Now, sadly, none of this is "intuitive" in a graphical way, because as said, these things are impossible to draw correctly. You hence will need to stop thinking as integrals as sums over numbers that get denser and denser, and start thinking of them as taking the value under the curve of a graph, and where there's no drawable curve, might take other values, such as when integrating over such a Dirac distribution.

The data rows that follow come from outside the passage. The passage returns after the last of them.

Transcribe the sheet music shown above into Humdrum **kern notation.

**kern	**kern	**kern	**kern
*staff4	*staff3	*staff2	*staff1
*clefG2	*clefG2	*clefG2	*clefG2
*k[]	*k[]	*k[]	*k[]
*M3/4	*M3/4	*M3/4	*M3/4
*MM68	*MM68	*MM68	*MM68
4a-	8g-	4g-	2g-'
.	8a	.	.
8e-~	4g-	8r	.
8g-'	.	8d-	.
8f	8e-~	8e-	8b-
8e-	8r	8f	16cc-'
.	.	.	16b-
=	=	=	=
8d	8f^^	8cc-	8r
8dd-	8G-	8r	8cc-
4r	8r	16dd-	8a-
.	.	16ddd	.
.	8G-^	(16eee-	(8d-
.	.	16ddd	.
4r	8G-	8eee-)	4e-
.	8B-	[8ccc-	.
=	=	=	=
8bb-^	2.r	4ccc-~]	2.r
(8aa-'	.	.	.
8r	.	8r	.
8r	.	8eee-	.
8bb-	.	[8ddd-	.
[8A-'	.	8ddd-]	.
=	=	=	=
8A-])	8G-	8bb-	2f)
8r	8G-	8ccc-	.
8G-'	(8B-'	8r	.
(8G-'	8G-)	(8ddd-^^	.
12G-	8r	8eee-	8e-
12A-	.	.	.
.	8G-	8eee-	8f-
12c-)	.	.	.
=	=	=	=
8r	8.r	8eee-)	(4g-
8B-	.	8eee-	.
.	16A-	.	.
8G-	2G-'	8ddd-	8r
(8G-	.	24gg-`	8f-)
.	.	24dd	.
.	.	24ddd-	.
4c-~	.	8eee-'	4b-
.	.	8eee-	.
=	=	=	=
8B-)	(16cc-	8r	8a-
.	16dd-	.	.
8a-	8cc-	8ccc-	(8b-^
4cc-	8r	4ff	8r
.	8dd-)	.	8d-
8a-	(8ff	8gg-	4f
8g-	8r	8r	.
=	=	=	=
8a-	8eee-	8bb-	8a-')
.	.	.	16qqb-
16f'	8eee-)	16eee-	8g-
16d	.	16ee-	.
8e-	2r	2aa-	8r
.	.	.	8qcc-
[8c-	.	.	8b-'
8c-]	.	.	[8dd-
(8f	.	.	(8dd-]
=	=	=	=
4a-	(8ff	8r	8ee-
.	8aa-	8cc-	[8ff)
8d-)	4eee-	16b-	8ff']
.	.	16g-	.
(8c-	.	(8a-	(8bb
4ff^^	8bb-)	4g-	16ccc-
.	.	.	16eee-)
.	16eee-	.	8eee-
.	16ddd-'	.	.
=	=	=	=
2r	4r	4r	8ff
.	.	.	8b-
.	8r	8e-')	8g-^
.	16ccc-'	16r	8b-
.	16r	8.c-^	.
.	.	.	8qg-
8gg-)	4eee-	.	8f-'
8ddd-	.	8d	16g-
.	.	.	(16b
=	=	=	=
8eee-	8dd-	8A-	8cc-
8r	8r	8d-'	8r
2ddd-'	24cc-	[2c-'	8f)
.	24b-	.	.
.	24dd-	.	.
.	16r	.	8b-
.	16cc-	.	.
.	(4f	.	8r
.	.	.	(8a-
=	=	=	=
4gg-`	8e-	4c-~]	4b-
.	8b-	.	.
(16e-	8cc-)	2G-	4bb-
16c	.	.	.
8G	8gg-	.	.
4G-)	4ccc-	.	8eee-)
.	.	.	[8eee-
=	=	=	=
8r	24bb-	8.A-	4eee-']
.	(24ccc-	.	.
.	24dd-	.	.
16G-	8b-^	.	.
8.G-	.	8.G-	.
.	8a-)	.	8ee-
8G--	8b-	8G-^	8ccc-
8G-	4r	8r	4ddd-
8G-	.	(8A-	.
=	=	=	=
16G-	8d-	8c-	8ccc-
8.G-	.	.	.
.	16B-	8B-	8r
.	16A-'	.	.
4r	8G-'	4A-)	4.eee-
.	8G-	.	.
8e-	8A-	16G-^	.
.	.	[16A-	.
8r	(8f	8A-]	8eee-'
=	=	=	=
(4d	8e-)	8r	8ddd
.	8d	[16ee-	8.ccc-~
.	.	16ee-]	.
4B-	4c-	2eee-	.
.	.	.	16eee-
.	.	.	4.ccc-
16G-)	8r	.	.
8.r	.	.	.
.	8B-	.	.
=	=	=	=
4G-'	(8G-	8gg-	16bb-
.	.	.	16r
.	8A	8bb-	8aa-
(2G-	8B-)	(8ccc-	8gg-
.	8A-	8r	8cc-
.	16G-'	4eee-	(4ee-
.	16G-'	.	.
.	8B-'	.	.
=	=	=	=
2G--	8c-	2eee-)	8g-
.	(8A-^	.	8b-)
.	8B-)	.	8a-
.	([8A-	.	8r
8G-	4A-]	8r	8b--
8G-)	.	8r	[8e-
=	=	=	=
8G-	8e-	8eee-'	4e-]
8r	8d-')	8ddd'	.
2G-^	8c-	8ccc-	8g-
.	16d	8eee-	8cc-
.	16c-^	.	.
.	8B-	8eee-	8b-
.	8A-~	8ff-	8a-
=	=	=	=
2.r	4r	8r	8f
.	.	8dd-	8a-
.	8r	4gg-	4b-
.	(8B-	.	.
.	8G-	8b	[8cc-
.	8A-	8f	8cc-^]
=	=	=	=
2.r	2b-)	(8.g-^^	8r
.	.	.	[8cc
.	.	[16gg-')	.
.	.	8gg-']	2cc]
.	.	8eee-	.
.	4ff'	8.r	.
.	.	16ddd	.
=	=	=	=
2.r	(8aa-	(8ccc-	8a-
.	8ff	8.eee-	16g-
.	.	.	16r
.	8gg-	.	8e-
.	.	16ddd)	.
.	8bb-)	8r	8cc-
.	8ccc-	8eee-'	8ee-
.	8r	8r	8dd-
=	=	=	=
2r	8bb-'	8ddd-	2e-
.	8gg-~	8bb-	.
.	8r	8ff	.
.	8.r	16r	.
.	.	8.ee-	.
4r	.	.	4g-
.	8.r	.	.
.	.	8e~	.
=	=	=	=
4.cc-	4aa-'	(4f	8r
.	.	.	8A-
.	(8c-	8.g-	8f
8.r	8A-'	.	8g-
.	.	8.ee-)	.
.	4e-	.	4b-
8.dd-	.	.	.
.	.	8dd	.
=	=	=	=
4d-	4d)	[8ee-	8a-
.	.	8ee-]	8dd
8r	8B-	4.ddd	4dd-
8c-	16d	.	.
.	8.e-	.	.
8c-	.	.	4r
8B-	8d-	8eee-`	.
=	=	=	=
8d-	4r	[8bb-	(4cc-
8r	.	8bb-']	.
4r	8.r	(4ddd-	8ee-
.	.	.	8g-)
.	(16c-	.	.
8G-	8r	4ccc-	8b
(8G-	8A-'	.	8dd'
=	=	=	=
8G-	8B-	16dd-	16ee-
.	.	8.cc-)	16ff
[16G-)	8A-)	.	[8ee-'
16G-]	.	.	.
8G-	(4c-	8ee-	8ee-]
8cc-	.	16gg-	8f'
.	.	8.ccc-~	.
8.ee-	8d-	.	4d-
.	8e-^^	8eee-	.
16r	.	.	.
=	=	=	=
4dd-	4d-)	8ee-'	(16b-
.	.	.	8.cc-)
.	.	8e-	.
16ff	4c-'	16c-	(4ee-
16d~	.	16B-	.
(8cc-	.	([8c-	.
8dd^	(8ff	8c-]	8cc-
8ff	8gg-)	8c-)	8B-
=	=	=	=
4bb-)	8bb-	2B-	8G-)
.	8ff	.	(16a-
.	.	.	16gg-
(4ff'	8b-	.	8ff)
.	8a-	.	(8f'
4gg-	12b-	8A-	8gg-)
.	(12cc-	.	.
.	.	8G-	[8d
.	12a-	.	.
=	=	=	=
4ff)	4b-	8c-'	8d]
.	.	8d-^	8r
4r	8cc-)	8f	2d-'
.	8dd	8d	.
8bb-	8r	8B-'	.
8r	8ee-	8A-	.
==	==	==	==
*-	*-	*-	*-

Sorry!

Sampling Theorem in Reverse

The sampling theorem states that if a continuous-time function, $x(t)$, is ideally sampled, by multiplying by a string of appropriately scaled dirac impulse functions spaced in time at discrete intervals, $T$, the spectrum, $X(f)$, of that continuous-time function is copied, repeated, and overlapped at regular intervals in the frequency domain with frequency interval $1/T$. Since the Fourier transform is an invertible (one-to-one) operator, one could restate the sampling theorem and say that if one somehow copies, repeats, and overlaps at regular intervals (of $1/T$) the spectrum of some continous time function, it would have the effect of sampling that time function at regular discrete intervals spaced by $T$.

$$ \mathscr{F}\left\{ x(t) \cdot \left( T \sum\limits_{k=-\infty}^{\infty} \delta(t-kT) \right) \right\} = \sum\limits_{n=-\infty}^{\infty} X\Big(f - n\frac1T \Big) $$

where

$$ X(f) = \int\limits_{-\infty}^{+\infty} x(t) e^{-j 2 \pi f t} \ \mathrm{d}t $$

$$ x(t) = \int\limits_{-\infty}^{+\infty} X(f) e^{+j 2 \pi f t} \ \mathrm{d}f $$

is the Fourier Transform and inverse. $\delta(t)$ is the Dirac unit impulse function.

The duality theorem of the Fourier Transform says that the roles of time $t$ and frequency $f$ can be exchanged, sometimes requiring a sign change in either $t$ or $f$. What this means is:

$$\begin{align} \mathscr{F} \Big\{ y(t) \Big\} &= \mathscr{F}\left\{ \sum\limits_{k=-\infty}^{\infty} \hat{x}(t-kP) \right\} \\ \\ &= \hat{X}(f) \cdot \left(\frac1P \sum\limits_{n=-\infty}^{\infty} \delta\Big(f -n\frac1P\Big) \right) \\ \end{align}$$

where

$$ y(t) \triangleq \sum\limits_{k=-\infty}^{\infty} \hat{x}(t-kP) $$

and

$$ \hat{X}(f) \triangleq \mathscr{F} \Big\{ \hat{x}(t) \Big\} $$

This says that copying, repeating, and overlapping a time function (call it a "wavelet" or a "grain") $\hat{x}(t)$ with repeat period of $P$ (or repeat rate or $1/P$) essentially samples the grain's spectrum at regular discrete-frequency intervals of $1/P$. This converts the continuous spectrum, $\hat{X}(f)$ of the nonrepeating grain function $\hat{x}(t)$ into a line spectrum, which is the Fourier Transform $Y(f)$ of the periodic function $y(t)$. The amplitudes of the discrete lines are the coefficients of the Fourier series of the repeated wave function $y(t)$.

The original grain spectrum $\hat{X}(f)$ can now be considered to be the "spectral envelope" of the line spectrum $Y(f)$. Note that if the repeat rate $1/P$ of the grains is changed, this changes the spacing of the line spectrum $Y(f)$, but not the spectral envelope $\hat{X}(f)$, which does not depend of P.